---------- DATA SHOWN ----------

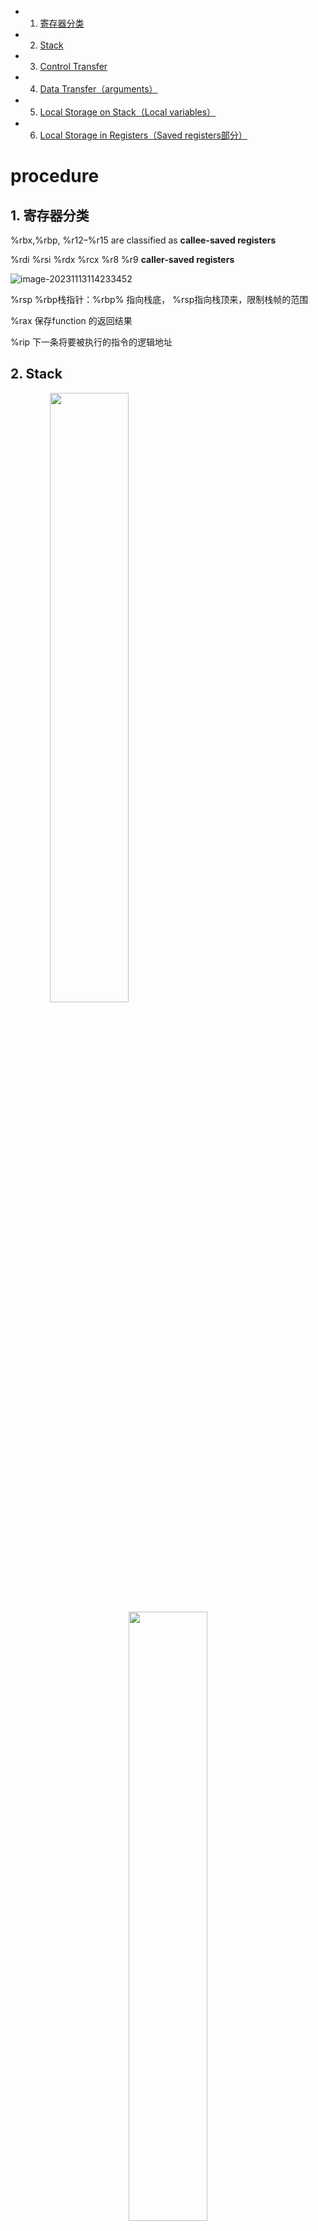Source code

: * 1. [寄存器分类](#register)
* 2. [Stack](#Stack)
* 3. [Control Transfer](#ControlTransfer)
* 4. [Data Transfer（arguments）](#DataTransferarguments)
* 5. [Local Storage on Stack（Local variables）](#LocalStorageonStackLocalvariables)
* 6. [Local Storage in Registers（Saved registers部分）](#LocalStorageinRegistersSavedregisters)

# procedure

##  1. <a name='register1'></a>寄存器分类

 %rbx,%rbp, %r12–%r15 are classified as **callee-saved registers**

%rdi  %rsi  %rdx  %rcx   %r8 %r9   **caller-saved registers**

![image-20231113114233452](assets/procedure/image-20231113114233452.png)

%rsp  %rbp栈指针：%rbp% 指向栈底， %rsp指向栈顶来，限制栈帧的范围

%rax 保存function 的返回结果

%rip 下一条将要被执行的指令的逻辑地址

##  2. <a name='Stack'></a>Stack

<center class="half">    <img src="assets/procedure/image-20231114155735683.png " width = "50%" align=left />    <img src="assets/procedure/image-20231114155112689.png " width = "50%" align=right/> </center>

（左边出自第三版，右边出自第二版，参数顺序理论上右边才是对的，这里有疑问）



##  3. <a name='ControlTransfer'></a>Control Transfer

call：被调用方法返回后的下一条指令地址（return address）push 到stack，然后pc设置为被调用方法的首地址

ret：pop出return address，然后pc设置为return address

##  4. <a name='DataTransferarguments'></a>Data Transfer（arguments）

![image-20231113135005671](assets/procedure/image-20231113135005671.png)

函数超过6个参数，存储在stack里面

![image-20231113135024111](assets/procedure/image-20231113135024111.png)

##  5. <a name='LocalStorageonStackLocalvariables'></a>Local Storage on Stack（Local variables）



![image-20231113145956959](assets/procedure/image-20231113145956959.png)

结合data transfer和local storage例子

![image-20231113152245467](assets/procedure/image-20231113152245467.png)

![image-20231113152301378](assets/procedure/image-20231113152301378.png)

为local variable设置栈帧，参数和加载方法的参数到register



![image-20231113152437223](assets/procedure/image-20231113152437223.png)

上图表示local variables x1-x4在 stack 的分配，**变量在stack不用对齐**； parameters x1-x4和&x1-&x4 6个分配在register，2个分配在stack,**参数在stack要对齐**

##  6. <a name='LocalStorageinRegistersSavedregisters'></a>Local Storage in Registers（Saved registers部分）

（使用**callee-saved registers**来保存变量，必须在callee()里面保存之前caller()的寄存器数据到stack，再使用，callee()执行完返回后，把stack的变量写回到寄存器，交给caller()继续执行)



The name“caller saved”: can be understood in the context of a procedure P having some local data in such a register and calling procedure Q. Since Q is free to alter this register,it is incumbent upon P(the caller) to first save the data before it makes the call.



![image-20231113192710103](assets/procedure/image-20231113192710103.png)
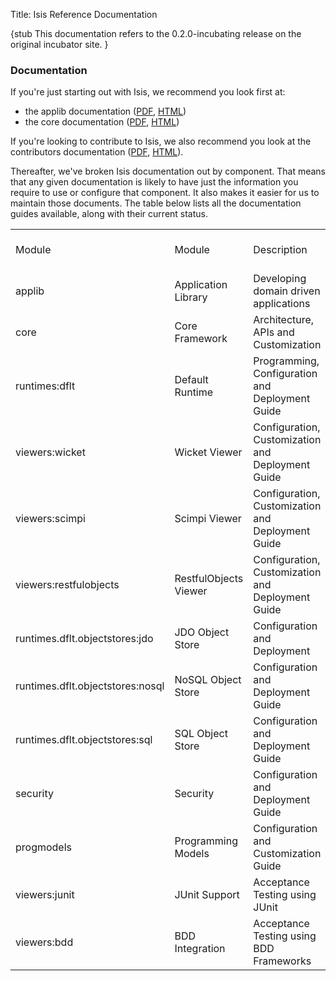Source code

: Title: Isis Reference Documentation

{stub
This documentation refers to the 0.2.0-incubating release on the original incubator site.
}

### Documentation

If you're just starting out with Isis, we recommend you look first at:

- the applib documentation ([PDF](http://incubator.apache.org/isis/applib/docbkx/pdf/isis-applib.pdf), [HTML](http://incubator.apache.org/isis/applib/docbkx/html/guide/isis-applib.html))
- the core documentation ([PDF](http://incubator.apache.org/isis/core/docbkx/pdf/isis-core.pdf), [HTML](http://incubator.apache.org/isis/core/docbkx/html/guide/isis-core.html))

If you're looking to contribute to Isis, we also recommend you look at the contributors documentation ([PDF](http://incubator.apache.org/isis/docbkx/pdf/isis-contributors-guide.pdf), [HTML](http://incubator.apache.org/isis/docbkx/html/guide/isis-contributors-guide.html)).

Thereafter, we've broken Isis documentation out by component. That means that any given documentation is likely to have just the information you require to use or configure that component. It also makes it easier for us to maintain those documents. The table below lists all the documentation guides available, along with their current status.

<table>
<tr>
<td>Module</td><td>Module</td><td>Description</td><td>Documentation</td><td>Title/Subject</td><td>v0.2.0-incubating Links</td><td>Status</td><td>Owner</td>
</tr>
<tr>
<td>applib</td><td>Application Library</td><td>Developing domain driven applications</td><td><a href="http://incubator.apache.org/isis/applib/docbkx/pdf/isis-applib.pdf">PDF</a>&nbsp;<a href="http://incubator.apache.org/isis/applib/docbkx/html/guide/isis-applib.html">HTML</a></td><td>Done</td><td>Dan,Kevin</td>
</tr>
<tr>
<td>core</td><td>Core Framework</td><td>Architecture, APIs and Customization</td><td><a href="http://incubator.apache.org/isis/core/docbkx/pdf/isis-core.pdf">PDF</a>&nbsp;<a href="http://incubator.apache.org/isis/core/docbkx/html/guide/isis-core.html">HTML</a></td><td>95%</td><td>Dan, Rob</td>
</tr>
<tr>
<td>runtimes:dflt</td><td>Default Runtime</td><td>Programming, Configuration and Deployment Guide</td><td><a href="http://incubator.apache.org/isis/runtimes/dflt/docbkx/pdf/isis-default-runtime.pdf">PDF</a>&nbsp;<a href="http://incubator.apache.org/isis/runtimes/dflt/docbkx/html/guide/isis-default-runtime.html">HTML</a></td><td>20%</td><td>Dan,Rob</td>
</tr>
<tr>
<td>viewers:wicket</td><td>Wicket Viewer</td><td>Configuration, Customization and Deployment Guide</td><td><a href="http://incubator.apache.org/isis/viewer/wicket/docbkx/pdf/isis-wicket-viewer.pdf">PDF</a>&nbsp;<a href="http://incubator.apache.org/isis/viewer/wicket/docbkx/html/guide/isis-wicket-viewer.html">HTML</a></td><td>95%</td><td>Dan</td>
</tr>
<tr>
<td>viewers:scimpi</td><td>Scimpi Viewer</td><td>Configuration, Customization and Deployment Guide</td><td><a href="http://incubator.apache.org/isis/viewer/scimpi/docbkx/pdf/isis-scimpi-viewer.pdf">PDF</a>&nbsp;<a href="http://incubator.apache.org/isis/viewer/scimpi/docbkx/html/guide/isis-scimpi-viewer.html">HTML</a></td><td>80%</td><td>Rob</td>
</tr>
<tr>
<td>viewers:restfulobjects</td><td>RestfulObjects Viewer</td><td>Configuration, Customization and Deployment Guide</td><td><a href="http://incubator.apache.org/isis/viewer/json/docbkx/pdf/isis-json-viewer.pdf">PDF</a>&nbsp;<a href="http://incubator.apache.org/isis/viewer/json/docbkx/html/guide/isis-json-viewer.html">HTML</a></td><td>50%</td><td>Dan</td>
</tr>
<tr>
<td>runtimes.dflt.objectstores:jdo</td><td>JDO Object Store</td><td>Configuration and Deployment</td><td>none</td><td>0%</td><td>Dan</td>
</tr>
<tr>
<td>runtimes.dflt.objectstores:nosql</td><td>NoSQL Object Store</td><td>Configuration and Deployment Guide</td><td>none<td>Rob</td>
</tr>
<tr>
<td>runtimes.dflt.objectstores:sql</td><td>SQL Object Store</td><td>Configuration and Deployment Guide</td><td><a href="http://incubator.apache.org/isis/runtimes/dflt/objectstores/sql/docbkx/pdf/isis-sql-objectstore.pdf">PDF</a>&nbsp;<a href="http://incubator.apache.org/isis/runtimes/dflt/objectstores/sql/docbkx/html/guide/isis-sql-objectstore.html">HTML</a></td><td>Done</td><td>Kevin</td>
</tr>
<tr>
<td>security</td><td>Security</td><td>Configuration and Deployment Guide</td><td><a href="http://incubator.apache.org/isis/security/docbkx/pdf/isis-security.pdf">PDF</a>&nbsp;<a href="http://incubator.apache.org/isis/security/docbkx/html/guide/isis-security.html">HTML</a></td><td>60%</td><td>Dan,Rob</td>
</tr>
<tr>
<td>progmodels</td><td>Programming Models</td><td>Configuration and Customization Guide</td><td><a href="http://incubator.apache.org/isis/progmodels/docbkx/pdf/isis-progmodels.pdf">PDF</a>&nbsp;<a href="http://incubator.apache.org/isis/progmodels/docbkx/html/guide/isis-progmodels.html">HTML</a></td><td>40%</td><td>Dan</td>
</tr>
<tr>
<td>viewers:junit</td><td>JUnit Support</td><td>Acceptance Testing using JUnit</td><td><a href="http://incubator.apache.org/isis/viewer/junit/docbkx/pdf/isis-junit-support.pdf">PDF</a>&nbsp;<a href="http://incubator.apache.org/isis/viewer/junit/docbkx/html/guide/isis-junit-support.html">HTML</a></td><td>20%</td><td>Dan</td>
</tr>
<tr>
<td>viewers:bdd</td><td>BDD Integration</td><td>Acceptance Testing using BDD Frameworks</td><td><a href="http://incubator.apache.org/isis/viewer/bdd/docbkx/pdf/isis-bdd-integration.pdf">PDF</a>&nbsp;<a href="http://incubator.apache.org/isis/viewer/bdd/docbkx/html/guide/isis-bdd-integration.html">HTML</a></td><td>Done</td><td>Dan</td>
</tr>
</table>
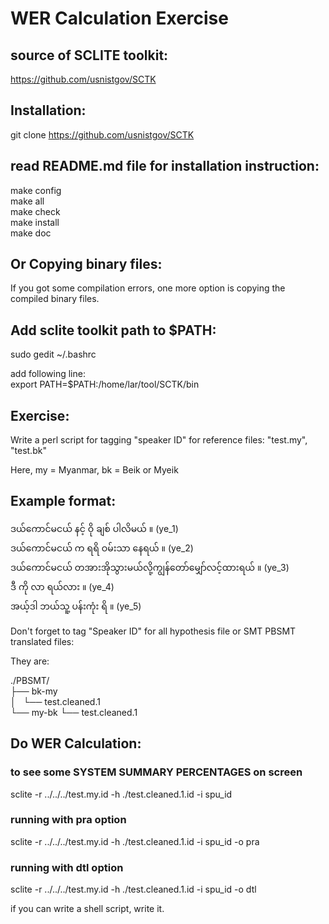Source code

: # WER Calculation Exercise ###

## source of SCLITE toolkit:  
https://github.com/usnistgov/SCTK  

## Installation:  
git clone https://github.com/usnistgov/SCTK  

## read README.md file for installation instruction:  
make config  
make all  
make check  
make install  
make doc  

## Or Copying binary files:  
If you got some compilation errors, one more option is copying the compiled binary files.  

## Add sclite toolkit path to $PATH:  

sudo gedit ~/.bashrc  

add following line:  
export PATH=$PATH:/home/lar/tool/SCTK/bin  

## Exercise:  

Write a perl script for tagging "speaker ID" for reference files: "test.my", "test.bk"  

Here, my = Myanmar, bk = Beik or Myeik  


## Example format:  

ဒယ်ကောင်မငယ် နင့် ဝို ချစ် ပါလိမယ် ။ (ye_1)  
ဒယ်ကောင်မငယ် က ရရိ ဝမ်းသာ နေရယ်  ။ (ye_2)  
ဒယ်ကောင်မငယ် တအားအိုသွားမယ်လို့ကျွန်တော်မျှော်လင့်ထားရယ် ။ (ye_3)  
ဒီ ကို လာ ရယ်လား ။ (ye_4)  
အယ့်ဒါ ဘယ်သူ့ ပန်းကုံး ရိ  ။ (ye_5)  

Don't forget to tag "Speaker ID" for all hypothesis file or SMT PBSMT translated files:  

They are:  

./PBSMT/  
├── bk-my  
│   └── test.cleaned.1  
└── my-bk
    └── test.cleaned.1  


## Do WER Calculation:  

### to see some SYSTEM SUMMARY PERCENTAGES on screen 
 sclite -r ../../../test.my.id -h ./test.cleaned.1.id -i spu_id

### running with pra option 

 sclite -r ../../../test.my.id -h ./test.cleaned.1.id -i spu_id -o pra
 
### running with dtl option

 sclite -r ../../../test.my.id -h ./test.cleaned.1.id -i spu_id -o dtl

if you can write a shell script, write it.


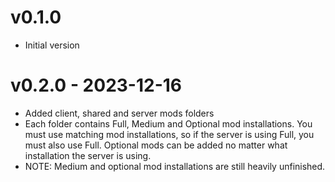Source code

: # v0.1.0
- Initial version

# v0.2.0 - 2023-12-16
- Added client, shared and server mods folders
 - Each folder contains Full, Medium and Optional mod installations. You must
   use matching mod installations, so if the server is using Full, you must
   also use Full. Optional mods can be added no matter what installation the
   server is using.
 - NOTE: Medium and optional mod installations are still heavily unfinished.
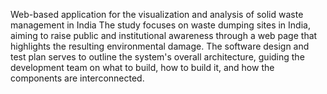 Web-based application for the visualization and analysis of solid waste management in India 
The study focuses on waste dumping sites in India, aiming to raise public and institutional awareness through a web page that highlights the resulting environmental damage.
The software design and test plan serves to outline the system's overall architecture, guiding the development team on what to build, how to build it, and how the components are interconnected.
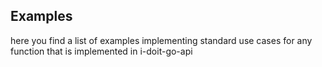 ## Examples

here you find a list of examples implementing standard use cases for any function that is implemented in i-doit-go-api

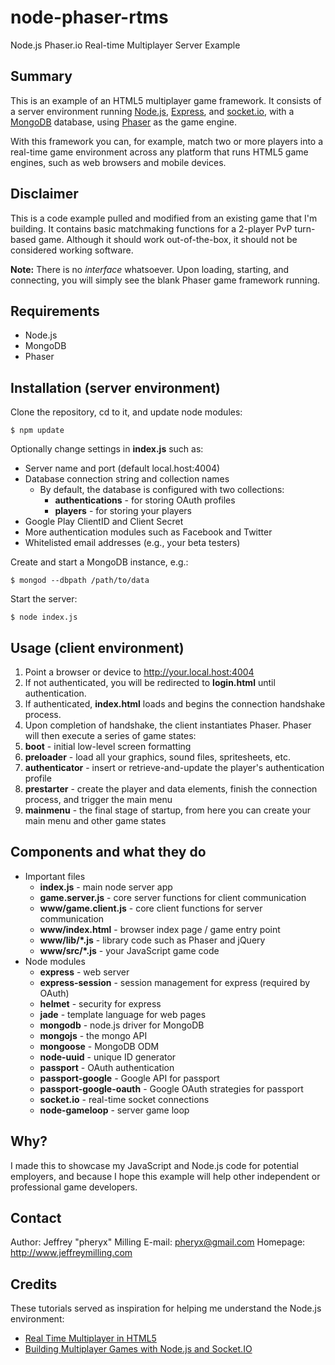 # node-phaser-rtms
Node.js Phaser.io Real-time Multiplayer Server Example

## Summary
This is an example of an HTML5 multiplayer game framework. It consists of a server environment running [Node.js](https://nodejs.org), [Express](http://expressjs.com), and [socket.io](http://socket.io), with a [MongoDB](http://www.mongodb.com) database, using [Phaser](http://phaser.io) as the game engine.

With this framework you can, for example, match two or more players into a real-time game environment across any platform that runs HTML5 game engines, such as web browsers and mobile devices.

## Disclaimer
This is a code example pulled and modified from an existing game that I'm building. It contains basic matchmaking functions for a 2-player PvP turn-based game. Although it should work out-of-the-box, it should not be considered working software.

**Note:** There is no _interface_ whatsoever. Upon loading, starting, and connecting, you will simply see the blank Phaser game framework running.

## Requirements
* Node.js
* MongoDB
* Phaser

## Installation (server environment)
Clone the repository, cd to it, and update node modules:

    $ npm update

Optionally change settings in **index.js** such as:
  * Server name and port (default local.host:4004)
  * Database connection string and collection names
      * By default, the database is configured with two collections:
        * **authentications** - for storing OAuth profiles
        * **players** - for storing your players
  * Google Play ClientID and Client Secret
  * More authentication modules such as Facebook and Twitter
  * Whitelisted email addresses (e.g., your beta testers)

Create and start a MongoDB instance, e.g.:

    $ mongod --dbpath /path/to/data

Start the server:

    $ node index.js

## Usage (client environment)
1. Point a browser or device to http://your.local.host:4004
2. If not authenticated, you will be redirected to **login.html** until authentication.
3. If authenticated, **index.html** loads and begins the connection handshake process.
4. Upon completion of handshake, the client instantiates Phaser. Phaser will then execute a series of game states:
  1. **boot** - initial low-level screen formatting
  2. **preloader** - load all your graphics, sound files, spritesheets, etc.
  3. **authenticator** - insert or retrieve-and-update the player's authentication profile
  4. **prestarter** - create the player and data elements, finish the connection process, and trigger the main menu
  5. **mainmenu** - the final stage of startup, from here you can create your main menu and other game states

## Components and what they do
* Important files
  * **index.js** - main node server app
  * **game.server.js** - core server functions for client communication
  * **www/game.client.js** - core client functions for server communication
  * **www/index.html** - browser index page / game entry point
  * **www/lib/*.js** - library code such as Phaser and jQuery
  * **www/src/*.js** - your JavaScript game code
* Node modules
  * **express** - web server
  * **express-session** - session management for express (required by OAuth)
  * **helmet** - security for express
  * **jade** - template language for web pages
  * **mongodb** - node.js driver for MongoDB
  * **mongojs** - the mongo API
  * **mongoose** - MongoDB ODM
  * **node-uuid** - unique ID generator
  * **passport** - OAuth authentication
  * **passport-google** - Google API for passport
  * **passport-google-oauth** - Google OAuth strategies for passport
  * **socket.io** - real-time socket connections
  * **node-gameloop** - server game loop

## Why?
I made this to showcase my JavaScript and Node.js code for potential employers, and because I hope this example will help other independent or professional game developers.

## Contact
Author: Jeffrey "pheryx" Milling
E-mail: <pheryx@gmail.com>
Homepage: <http://www.jeffreymilling.com>

## Credits
These tutorials served as inspiration for helping me understand the Node.js environment:
* [Real Time Multiplayer in HTML5](http://buildnewgames.com/real-time-multiplayer/)
* [Building Multiplayer Games with Node.js and Socket.IO](http://modernweb.com/2013/09/30/building-multiplayer-games-with-node-js-and-socket-io/)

----------

• **THE TASK**: The answer is the lines above from the one with "- Each folder" to the one with "# node-phaser-rtms", set down exactly, with no pictures.

• **EXPECTED OUTPUT**:
 - Each folder contains Full, Medium and Optional mod installations. You must
   use matching mod installations, so if the server is using Full, you must
   also use Full. Optional mods can be added no matter what installation the
   server is using.
 - NOTE: Medium and optional mod installations are still heavily unfinished.
 Web-based application for the visualization and analysis of solid waste management in India 
The study focuses on waste dumping sites in India, aiming to raise public and institutional awareness through a web page that highlights the resulting environmental damage.
The software design and test plan serves to outline the system's overall architecture, guiding the development team on what to build, how to build it, and how the components are interconnected.
 ## Examples

here you find a list of examples implementing standard use cases for any function that is implemented in i-doit-go-api

 # node-phaser-rtms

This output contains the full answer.